- Theatrical release poster
- Directed by: Marcel Varnel
- Written by: Bebe Daniels (radio series); Ben Lyon (radio series); Marriott Edgar; Val Guest; J. O. C. Orton; Howard Irving Young;
- Produced by: Edward Black
- Starring: Bebe Daniels; Ben Lyon; Vic Oliver; Moore Marriott;
- Cinematography: Jack E. Cox
- Edited by: R. E. Dearing
- Music by: Louis Levy
- Production company: Gainsborough Pictures
- Distributed by: General Film Distributors
- Release date: 27 December 1941;
- Running time: 100 minutes
- Country: United Kingdom
- Language: English

= Hi Gang! (film) =

1941 British film by Marcel Varnel

Hi Gang! is a 1941 British comedy film directed by Marcel Varnel and starring Bebe Daniels, Ben Lyon and Vic Oliver. It was written by Marriott Edgar, Val Guest, J. O. C. Orton and Howard Irving Young, based on the popular BBC radio series Hi Gang! written by Daniels, Lyon and Dick Pepper.

==Plot==
Two married reporters in New York City working for rival radio networks engage in cut-throat competition, assisted by an incompetent with big ideas. A publicity stunt by the couple to adopt a British evacuee boy live on air goes wrong and they end up adopting Albert, a rowdy pub landlord's son and his cantankerous Uncle Jerry. They all travel to England in the mistaken belief that Albert is the son of Lord Amersham.

== Production ==
The film was made by Gainsborough Pictures at Lime Grove Studios, London. The film's art direction was by Walter W. Murton.

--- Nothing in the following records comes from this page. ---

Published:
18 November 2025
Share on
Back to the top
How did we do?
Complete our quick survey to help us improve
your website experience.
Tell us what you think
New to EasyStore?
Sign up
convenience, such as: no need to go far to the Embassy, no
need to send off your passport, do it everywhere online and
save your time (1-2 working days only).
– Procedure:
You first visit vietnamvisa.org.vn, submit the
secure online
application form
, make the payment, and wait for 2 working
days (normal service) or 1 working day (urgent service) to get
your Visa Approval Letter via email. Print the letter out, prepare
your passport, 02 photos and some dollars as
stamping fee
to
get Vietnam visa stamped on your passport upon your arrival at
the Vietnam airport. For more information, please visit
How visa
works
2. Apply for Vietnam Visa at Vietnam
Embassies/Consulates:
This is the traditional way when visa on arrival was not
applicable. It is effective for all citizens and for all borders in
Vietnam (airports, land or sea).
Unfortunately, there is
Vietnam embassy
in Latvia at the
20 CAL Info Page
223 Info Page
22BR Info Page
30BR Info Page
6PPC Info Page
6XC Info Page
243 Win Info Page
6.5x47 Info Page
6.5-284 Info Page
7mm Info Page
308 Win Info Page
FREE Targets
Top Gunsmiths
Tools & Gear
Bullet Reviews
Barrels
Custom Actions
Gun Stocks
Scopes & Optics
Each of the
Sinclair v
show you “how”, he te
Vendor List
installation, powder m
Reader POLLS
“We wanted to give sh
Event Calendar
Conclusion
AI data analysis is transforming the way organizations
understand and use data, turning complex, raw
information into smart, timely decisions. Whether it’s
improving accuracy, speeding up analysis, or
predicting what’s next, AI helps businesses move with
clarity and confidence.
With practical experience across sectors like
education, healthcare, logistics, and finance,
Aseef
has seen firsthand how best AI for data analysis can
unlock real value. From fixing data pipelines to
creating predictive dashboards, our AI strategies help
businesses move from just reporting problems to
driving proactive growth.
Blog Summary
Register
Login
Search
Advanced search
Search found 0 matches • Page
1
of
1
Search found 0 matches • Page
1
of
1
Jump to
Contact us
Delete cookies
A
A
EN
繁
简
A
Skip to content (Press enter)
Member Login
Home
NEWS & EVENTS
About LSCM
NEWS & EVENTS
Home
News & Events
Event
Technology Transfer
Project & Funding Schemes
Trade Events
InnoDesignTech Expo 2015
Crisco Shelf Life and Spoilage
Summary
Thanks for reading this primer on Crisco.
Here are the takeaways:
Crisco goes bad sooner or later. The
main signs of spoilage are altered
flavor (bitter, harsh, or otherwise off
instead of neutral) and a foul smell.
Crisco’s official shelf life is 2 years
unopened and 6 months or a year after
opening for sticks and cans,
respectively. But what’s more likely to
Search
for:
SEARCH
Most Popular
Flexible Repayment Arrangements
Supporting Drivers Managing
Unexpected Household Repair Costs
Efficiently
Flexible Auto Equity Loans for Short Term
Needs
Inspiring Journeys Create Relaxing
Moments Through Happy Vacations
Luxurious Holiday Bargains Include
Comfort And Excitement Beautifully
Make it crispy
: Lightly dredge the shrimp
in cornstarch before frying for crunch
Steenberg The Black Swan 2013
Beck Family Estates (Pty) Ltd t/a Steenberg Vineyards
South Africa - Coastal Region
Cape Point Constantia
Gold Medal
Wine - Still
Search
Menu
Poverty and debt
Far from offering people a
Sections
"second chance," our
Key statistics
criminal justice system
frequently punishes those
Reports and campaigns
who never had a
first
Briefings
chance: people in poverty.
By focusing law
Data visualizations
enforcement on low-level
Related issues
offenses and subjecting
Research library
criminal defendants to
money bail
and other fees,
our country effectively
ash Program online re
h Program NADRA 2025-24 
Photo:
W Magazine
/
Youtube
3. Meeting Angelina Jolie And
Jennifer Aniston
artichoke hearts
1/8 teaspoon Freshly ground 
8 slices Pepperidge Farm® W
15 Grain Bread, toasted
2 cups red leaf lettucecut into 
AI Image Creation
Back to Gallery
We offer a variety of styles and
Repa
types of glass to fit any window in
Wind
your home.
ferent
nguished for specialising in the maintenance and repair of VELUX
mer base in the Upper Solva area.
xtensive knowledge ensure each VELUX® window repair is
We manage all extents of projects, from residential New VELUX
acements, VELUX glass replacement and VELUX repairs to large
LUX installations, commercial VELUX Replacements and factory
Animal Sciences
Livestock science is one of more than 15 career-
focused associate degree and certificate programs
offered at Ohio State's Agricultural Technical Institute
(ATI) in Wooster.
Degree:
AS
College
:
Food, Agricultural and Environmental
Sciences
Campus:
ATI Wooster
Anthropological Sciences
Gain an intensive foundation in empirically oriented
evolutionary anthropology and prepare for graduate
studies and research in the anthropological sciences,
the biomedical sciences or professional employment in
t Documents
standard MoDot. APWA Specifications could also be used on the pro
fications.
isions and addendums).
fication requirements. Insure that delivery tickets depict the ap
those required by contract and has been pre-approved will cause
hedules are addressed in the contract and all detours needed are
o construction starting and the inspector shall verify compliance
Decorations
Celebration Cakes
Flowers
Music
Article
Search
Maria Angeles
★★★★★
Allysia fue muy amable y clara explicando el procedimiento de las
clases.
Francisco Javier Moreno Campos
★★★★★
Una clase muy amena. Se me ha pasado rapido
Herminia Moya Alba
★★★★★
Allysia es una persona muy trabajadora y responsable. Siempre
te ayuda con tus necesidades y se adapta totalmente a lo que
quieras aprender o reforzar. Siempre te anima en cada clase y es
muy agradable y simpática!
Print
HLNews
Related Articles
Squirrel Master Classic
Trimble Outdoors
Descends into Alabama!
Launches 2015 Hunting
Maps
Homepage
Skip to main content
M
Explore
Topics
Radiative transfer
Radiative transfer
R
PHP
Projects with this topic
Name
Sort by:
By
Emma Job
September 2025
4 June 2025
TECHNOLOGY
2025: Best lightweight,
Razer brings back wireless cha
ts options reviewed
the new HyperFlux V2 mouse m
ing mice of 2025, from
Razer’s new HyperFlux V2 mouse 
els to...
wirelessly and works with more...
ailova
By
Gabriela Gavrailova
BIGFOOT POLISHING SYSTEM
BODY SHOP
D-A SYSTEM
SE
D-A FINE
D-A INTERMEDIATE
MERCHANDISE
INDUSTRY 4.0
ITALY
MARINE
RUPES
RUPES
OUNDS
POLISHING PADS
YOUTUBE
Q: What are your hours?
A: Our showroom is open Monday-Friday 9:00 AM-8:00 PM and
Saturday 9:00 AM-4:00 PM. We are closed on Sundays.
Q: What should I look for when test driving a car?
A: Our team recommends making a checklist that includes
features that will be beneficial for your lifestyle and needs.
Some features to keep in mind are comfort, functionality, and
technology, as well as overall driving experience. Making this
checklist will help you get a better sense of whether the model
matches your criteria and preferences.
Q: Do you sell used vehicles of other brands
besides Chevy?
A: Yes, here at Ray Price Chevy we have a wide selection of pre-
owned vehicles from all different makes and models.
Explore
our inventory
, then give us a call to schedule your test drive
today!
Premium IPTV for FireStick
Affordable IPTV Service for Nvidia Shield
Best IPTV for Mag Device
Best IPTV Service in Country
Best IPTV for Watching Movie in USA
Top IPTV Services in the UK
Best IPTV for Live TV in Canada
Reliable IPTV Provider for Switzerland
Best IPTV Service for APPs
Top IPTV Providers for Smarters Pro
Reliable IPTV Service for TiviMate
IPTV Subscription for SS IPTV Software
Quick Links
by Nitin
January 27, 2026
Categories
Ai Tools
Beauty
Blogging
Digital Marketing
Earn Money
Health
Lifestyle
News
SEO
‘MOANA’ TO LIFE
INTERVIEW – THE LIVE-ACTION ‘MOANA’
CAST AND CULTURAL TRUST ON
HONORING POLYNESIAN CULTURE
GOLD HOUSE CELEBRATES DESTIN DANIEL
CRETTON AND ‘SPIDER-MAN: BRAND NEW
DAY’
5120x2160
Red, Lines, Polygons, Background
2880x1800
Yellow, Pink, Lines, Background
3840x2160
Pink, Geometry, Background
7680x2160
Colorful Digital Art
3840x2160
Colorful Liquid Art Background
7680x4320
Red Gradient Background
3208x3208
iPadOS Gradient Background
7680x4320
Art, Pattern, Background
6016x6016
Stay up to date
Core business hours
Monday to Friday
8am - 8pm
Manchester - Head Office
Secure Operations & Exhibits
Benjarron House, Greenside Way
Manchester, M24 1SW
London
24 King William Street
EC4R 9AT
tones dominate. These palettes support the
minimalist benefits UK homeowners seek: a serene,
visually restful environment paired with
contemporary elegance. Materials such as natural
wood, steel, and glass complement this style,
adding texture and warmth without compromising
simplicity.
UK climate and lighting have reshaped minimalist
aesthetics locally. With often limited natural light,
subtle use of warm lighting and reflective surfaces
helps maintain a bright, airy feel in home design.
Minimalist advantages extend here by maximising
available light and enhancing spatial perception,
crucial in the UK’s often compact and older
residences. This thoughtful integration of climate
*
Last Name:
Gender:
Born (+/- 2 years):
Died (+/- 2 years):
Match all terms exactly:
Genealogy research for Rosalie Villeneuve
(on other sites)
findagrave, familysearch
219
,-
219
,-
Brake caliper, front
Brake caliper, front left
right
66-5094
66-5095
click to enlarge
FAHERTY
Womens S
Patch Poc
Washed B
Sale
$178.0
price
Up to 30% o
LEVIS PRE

==PlotCritical reception==
The Monthly Film Bulletin wrote: "Those who like the radio feature Hi Gang will enjoy this film version, though it is not until near the end that the actual broadcast programme is introduced. The story is, of course, farcical and the dialogue is full of wisecracks – some old, some new. All members of the cast play their allotted parts with zest and under competent direction the fun is kept going."

Kine Weekly wrote: "Generously mounted comedy extravaganza with song, built around the B.B.C.'s record-breaking series of weekly variety broadcasts of the same name. ... The irresponsible yet topical tale does not take the nearest route to its inevitable big Forces show ending, but the talented and popular stars nevertheless display sufficient resource to offset occasional flat-spots. With all its stupendous footage, the film is, in the main, an enjoyable rag."

In British Sound Films: The Studio Years 1928–1959 David Quinlan rated the film as "good", writing: "Brightish lark."

Leslie Halliwell said: "Icky farce based faintly on a wartime radio variety series, notable only for preserving the three stars involved."